There's my old school-companion, Dick Gow of the Glen,
With the brains of a half man, and labours of ten;
How he toils on, and mopes over volumes patristic,
And dogmas forensic, and rites eucharistic,
And fictions of law, that he calls gospel verity,
And tries to believe he believes in sincerity.
Meanwhile in the glen where his childhood had been
Stands the lowly turf hut, where the house-leek is green;
Near by it, the burn rushes hurrying down
Through the rocky gorge headlong, and turbid, and brown,
Or glistens o'er slippery shelves, green with long moss,
Where the maiden-hair tresses stretch half-way across,
Or sleeps in the pools where the speckled trout play,
And leap to the fly when the evening is grey,
Or sings through the woodland its few plaintive bars
To the slender oak-fern, and the pale sorrel-stars.
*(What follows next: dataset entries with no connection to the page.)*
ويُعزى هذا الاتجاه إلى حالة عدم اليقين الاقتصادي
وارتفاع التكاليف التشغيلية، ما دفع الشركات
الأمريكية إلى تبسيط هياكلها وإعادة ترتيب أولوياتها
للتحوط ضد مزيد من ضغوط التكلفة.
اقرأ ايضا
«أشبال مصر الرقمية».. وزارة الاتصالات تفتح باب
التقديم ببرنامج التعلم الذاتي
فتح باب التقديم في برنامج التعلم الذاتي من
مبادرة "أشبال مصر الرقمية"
There, cramped with rheumatics, and bending with age,
His grave father sweats at the ditch and the hedge,
And sisters and brothers are patiently drudging
From day-break till dark, unrepining, ungrudging;
And all, as they stint food and raiment and fire,
Have but one hope that cheers them—to see the Kirk spire
In the glory long prayed for, when crossing the hill.
Lo! the folk are fast gathering from farmstead and mill,
From the shepherd's lone hut in the deep mountain shade,
And the wood-ranger's hid in the dim forest glade,
All to hear their boy preach the great Gospel, and sever
Himself from the old home and old life for ever.—
That's the end of his struggle, when Priesthood has riven
The fondest of earth's ties, that bind us to heaven;
Has sundered those hearts that were loving and true,
And linked him now fast to the Laird, and the few
Respectable folk who have nothing to do!